:: What is expected ::
Your output must match the records exactly, line for line.

:: Working data ::
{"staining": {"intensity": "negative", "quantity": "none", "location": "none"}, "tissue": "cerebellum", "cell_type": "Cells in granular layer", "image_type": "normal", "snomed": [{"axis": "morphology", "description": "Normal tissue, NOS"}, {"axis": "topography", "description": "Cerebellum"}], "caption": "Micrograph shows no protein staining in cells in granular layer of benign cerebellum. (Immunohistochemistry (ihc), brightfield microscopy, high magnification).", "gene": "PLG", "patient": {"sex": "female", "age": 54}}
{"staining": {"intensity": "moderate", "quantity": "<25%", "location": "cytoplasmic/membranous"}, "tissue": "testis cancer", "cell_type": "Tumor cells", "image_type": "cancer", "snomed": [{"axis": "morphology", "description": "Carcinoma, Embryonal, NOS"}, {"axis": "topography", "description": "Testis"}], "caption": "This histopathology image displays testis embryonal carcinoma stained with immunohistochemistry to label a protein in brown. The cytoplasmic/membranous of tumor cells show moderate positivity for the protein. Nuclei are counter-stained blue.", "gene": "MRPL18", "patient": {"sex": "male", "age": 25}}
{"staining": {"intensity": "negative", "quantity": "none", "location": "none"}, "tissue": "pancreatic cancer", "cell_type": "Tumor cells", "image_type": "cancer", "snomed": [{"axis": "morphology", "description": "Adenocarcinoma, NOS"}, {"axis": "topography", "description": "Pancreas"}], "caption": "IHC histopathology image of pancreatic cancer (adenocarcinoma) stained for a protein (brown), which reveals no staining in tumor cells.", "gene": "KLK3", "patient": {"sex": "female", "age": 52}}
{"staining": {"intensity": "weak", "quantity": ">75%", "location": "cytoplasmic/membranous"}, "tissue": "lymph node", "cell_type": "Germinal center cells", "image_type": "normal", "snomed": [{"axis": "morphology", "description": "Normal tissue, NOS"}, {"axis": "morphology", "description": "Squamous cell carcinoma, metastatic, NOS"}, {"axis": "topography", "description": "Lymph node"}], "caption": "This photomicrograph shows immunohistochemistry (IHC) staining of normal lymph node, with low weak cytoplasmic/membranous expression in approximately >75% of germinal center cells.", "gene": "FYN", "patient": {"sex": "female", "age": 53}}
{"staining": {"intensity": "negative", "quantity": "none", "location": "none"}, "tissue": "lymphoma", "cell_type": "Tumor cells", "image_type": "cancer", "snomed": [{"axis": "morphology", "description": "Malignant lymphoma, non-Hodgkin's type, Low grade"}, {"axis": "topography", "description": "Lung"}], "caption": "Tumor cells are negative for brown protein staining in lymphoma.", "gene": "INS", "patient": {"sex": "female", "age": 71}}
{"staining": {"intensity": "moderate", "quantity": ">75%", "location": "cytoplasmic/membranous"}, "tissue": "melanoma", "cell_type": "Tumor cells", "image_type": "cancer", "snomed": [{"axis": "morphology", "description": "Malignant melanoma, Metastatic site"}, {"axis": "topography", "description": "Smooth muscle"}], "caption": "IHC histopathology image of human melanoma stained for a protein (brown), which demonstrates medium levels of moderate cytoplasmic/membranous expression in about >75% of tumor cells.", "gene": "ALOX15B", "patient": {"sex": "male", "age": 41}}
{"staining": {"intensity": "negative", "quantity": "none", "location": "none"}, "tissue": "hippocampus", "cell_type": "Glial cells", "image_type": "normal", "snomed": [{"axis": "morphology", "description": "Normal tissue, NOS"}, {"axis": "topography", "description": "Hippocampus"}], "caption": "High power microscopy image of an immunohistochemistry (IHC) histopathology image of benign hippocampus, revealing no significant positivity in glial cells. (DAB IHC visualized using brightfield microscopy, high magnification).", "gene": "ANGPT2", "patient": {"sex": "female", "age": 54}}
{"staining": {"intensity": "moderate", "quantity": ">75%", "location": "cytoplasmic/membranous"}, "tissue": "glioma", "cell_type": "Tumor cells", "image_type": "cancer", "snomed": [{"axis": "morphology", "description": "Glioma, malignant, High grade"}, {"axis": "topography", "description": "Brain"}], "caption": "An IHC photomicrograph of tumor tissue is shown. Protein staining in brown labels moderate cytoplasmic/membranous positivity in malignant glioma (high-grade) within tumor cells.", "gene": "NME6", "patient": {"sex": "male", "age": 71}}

:: Answer section ::
{"staining": {"intensity": "negative", "quantity": "none", "location": "none"}, "tissue": "cerebellum", "cell_type": "Cells in granular layer", "image_type": "normal", "snomed": [{"axis": "morphology", "description": "Normal tissue, NOS"}, {"axis": "topography", "description": "Cerebellum"}], "caption": "Micrograph shows no protein staining in cells in granular layer of benign cerebellum. (Immunohistochemistry (ihc), brightfield microscopy, high magnification).", "gene": "PLG", "patient": {"sex": "female", "age": 54}}
{"staining": {"intensity": "moderate", "quantity": "<25%", "location": "cytoplasmic/membranous"}, "tissue": "testis cancer", "cell_type": "Tumor cells", "image_type": "cancer", "snomed": [{"axis": "morphology", "description": "Carcinoma, Embryonal, NOS"}, {"axis": "topography", "description": "Testis"}], "caption": "This histopathology image displays testis embryonal carcinoma stained with immunohistochemistry to label a protein in brown. The cytoplasmic/membranous of tumor cells show moderate positivity for the protein. Nuclei are counter-stained blue.", "gene": "MRPL18", "patient": {"sex": "male", "age": 25}}
{"staining": {"intensity": "negative", "quantity": "none", "location": "none"}, "tissue": "pancreatic cancer", "cell_type": "Tumor cells", "image_type": "cancer", "snomed": [{"axis": "morphology", "description": "Adenocarcinoma, NOS"}, {"axis": "topography", "description": "Pancreas"}], "caption": "IHC histopathology image of pancreatic cancer (adenocarcinoma) stained for a protein (brown), which reveals no staining in tumor cells.", "gene": "KLK3", "patient": {"sex": "female", "age": 52}}
{"staining": {"intensity": "weak", "quantity": ">75%", "location": "cytoplasmic/membranous"}, "tissue": "lymph node", "cell_type": "Germinal center cells", "image_type": "normal", "snomed": [{"axis": "morphology", "description": "Normal tissue, NOS"}, {"axis": "morphology", "description": "Squamous cell carcinoma, metastatic, NOS"}, {"axis": "topography", "description": "Lymph node"}], "caption": "This photomicrograph shows immunohistochemistry (IHC) staining of normal lymph node, with low weak cytoplasmic/membranous expression in approximately >75% of germinal center cells.", "gene": "FYN", "patient": {"sex": "female", "age": 53}}
{"staining": {"intensity": "negative", "quantity": "none", "location": "none"}, "tissue": "lymphoma", "cell_type": "Tumor cells", "image_type": "cancer", "snomed": [{"axis": "morphology", "description": "Malignant lymphoma, non-Hodgkin's type, Low grade"}, {"axis": "topography", "description": "Lung"}], "caption": "Tumor cells are negative for brown protein staining in lymphoma.", "gene": "INS", "patient": {"sex": "female", "age": 71}}
{"staining": {"intensity": "moderate", "quantity": ">75%", "location": "cytoplasmic/membranous"}, "tissue": "melanoma", "cell_type": "Tumor cells", "image_type": "cancer", "snomed": [{"axis": "morphology", "description": "Malignant melanoma, Metastatic site"}, {"axis": "topography", "description": "Smooth muscle"}], "caption": "IHC histopathology image of human melanoma stained for a protein (brown), which demonstrates medium levels of moderate cytoplasmic/membranous expression in about >75% of tumor cells.", "gene": "ALOX15B", "patient": {"sex": "male", "age": 41}}
{"staining": {"intensity": "negative", "quantity": "none", "location": "none"}, "tissue": "hippocampus", "cell_type": "Glial cells", "image_type": "normal", "snomed": [{"axis": "morphology", "description": "Normal tissue, NOS"}, {"axis": "topography", "description": "Hippocampus"}], "caption": "High power microscopy image of an immunohistochemistry (IHC) histopathology image of benign hippocampus, revealing no significant positivity in glial cells. (DAB IHC visualized using brightfield microscopy, high magnification).", "gene": "ANGPT2", "patient": {"sex": "female", "age": 54}}
{"staining": {"intensity": "moderate", "quantity": ">75%", "location": "cytoplasmic/membranous"}, "tissue": "glioma", "cell_type": "Tumor cells", "image_type": "cancer", "snomed": [{"axis": "morphology", "description": "Glioma, malignant, High grade"}, {"axis": "topography", "description": "Brain"}], "caption": "An IHC photomicrograph of tumor tissue is shown. Protein staining in brown labels moderate cytoplasmic/membranous positivity in malignant glioma (high-grade) within tumor cells.", "gene": "NME6", "patient": {"sex": "male", "age": 71}}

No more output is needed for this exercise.